Here are some of the key components of the clinical pathway:
Nurses have the task of administering a simple two-question screener for all medical admissions at Christiana Care. Admitted patients are asked if they have used heroin or a prescription opioid non-medically in the past two weeks, and, if so, if they feel sick if they don't use.
An affirmative answer to either question sends the nurse to the computer to complete a multiple-question instrument on withdrawal that in turn may trigger notification of the patient's treating physician.
Patients will begin treatment with a 72-hour buprenorphine-naloxone based taper; Horton points out that this does not require administration by a physician certified to prescribe buprenorphine. At the same time, Project Engage teams made up of a peer counselor and a social worker are notified. At present, the specialty treatment agency Connections furnishes the peer workers that Christiana Care uses, Horton says.
The Project Engage teams immediately begin working with the patient's medical team on a discharge plan that will allow the patient to transition to a community-based provider upon discharge from the hospital. “We encourage patients who want to remain on Suboxone to remain,” Horton says. “They can get on a standing dose. … We must have safe discharge plans.”
Because Delaware is a Medicaid expansion state that has established Medicaid-funded treatment slots, “We have been able to develop what is essentially treatment on demand,” Horton says.
One of the ways in which Christiana Care measures the success of the pathway involves the number of patients initiated on buprenorphine-naloxone, and that number is rising. The system has found that around two-thirds of patients who are started on treatment in the hospital are interested in continuing care post-discharge, and two-thirds of them are still receiving medication treatment one month post-discharge, Horton says.
Hospital staff's experience is also an important measure of success, however. “Nurses want to improve their experience,” Horton says. “They are often frustrated when they can't make an impact. Most of us don't do well with hopeless.”
He adds, “The nurses now see this as part of their duties, to address withdrawal.”
What they're learning about peers
Horton says the attributes that a peer brings to the work tend to be more important than the details of the peer's personal addiction and recovery history. “How do you integrate into the floors [of the hospital]?” he said. “The hospital is an entirely different work setting.”
On some occasions, a peer is matched to the characteristics of a patient.
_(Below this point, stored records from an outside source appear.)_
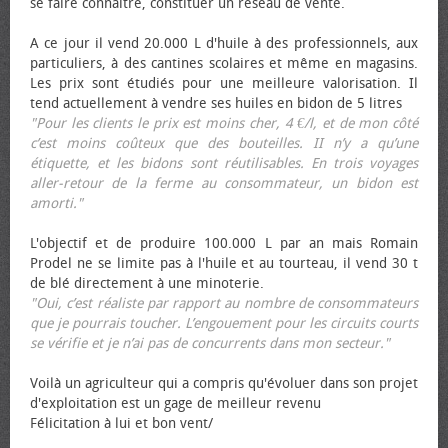
se faire connaître, constituer un réseau de vente.
A ce jour il vend 20.000 L d'huile à des professionnels, aux
particuliers, à des cantines scolaires et même en magasins.
Les prix sont étudiés pour une meilleure valorisation. Il
tend actuellement à vendre ses huiles en bidon de 5 litres
"Pour les clients le prix est moins cher, 4 €/l, et de mon côté
c’est moins coûteux que des bouteilles. II n’y a qu’une
étiquette, et les bidons sont réutilisables. En trois voyages
aller-retour de la ferme au consommateur, un bidon est
amorti."
L'objectif et de produire 100.000 L par an mais Romain
Prodel ne se limite pas à l'huile et au tourteau, il vend 30 t
de blé directement à une minoterie.
"Oui, c’est réaliste par rapport au nombre de consommateurs
que je pourrais toucher. L’engouement pour les circuits courts
se vérifie et je n’ai pas de concurrents dans mon secteur."
Voilà un agriculteur qui a compris qu'évoluer dans son projet
d'exploitation est un gage de meilleur revenu
Félicitation à lui et bon vent/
A mother might be assigned to a pregnant patient, or a male peer might be matched with a man who does not appear to relate well with women.
“We have peers who come from all walks of life,” Horton says. “We have a cement worker who is good with the construction guys.”
Integration of peers into the care teams generally takes considerable effort, however, Horton insists. “Some have far too simplistic an understanding of how to use peer programs,” he says. “Some think you just go and hire peers, and away they go. That's unfortunately not how it works.”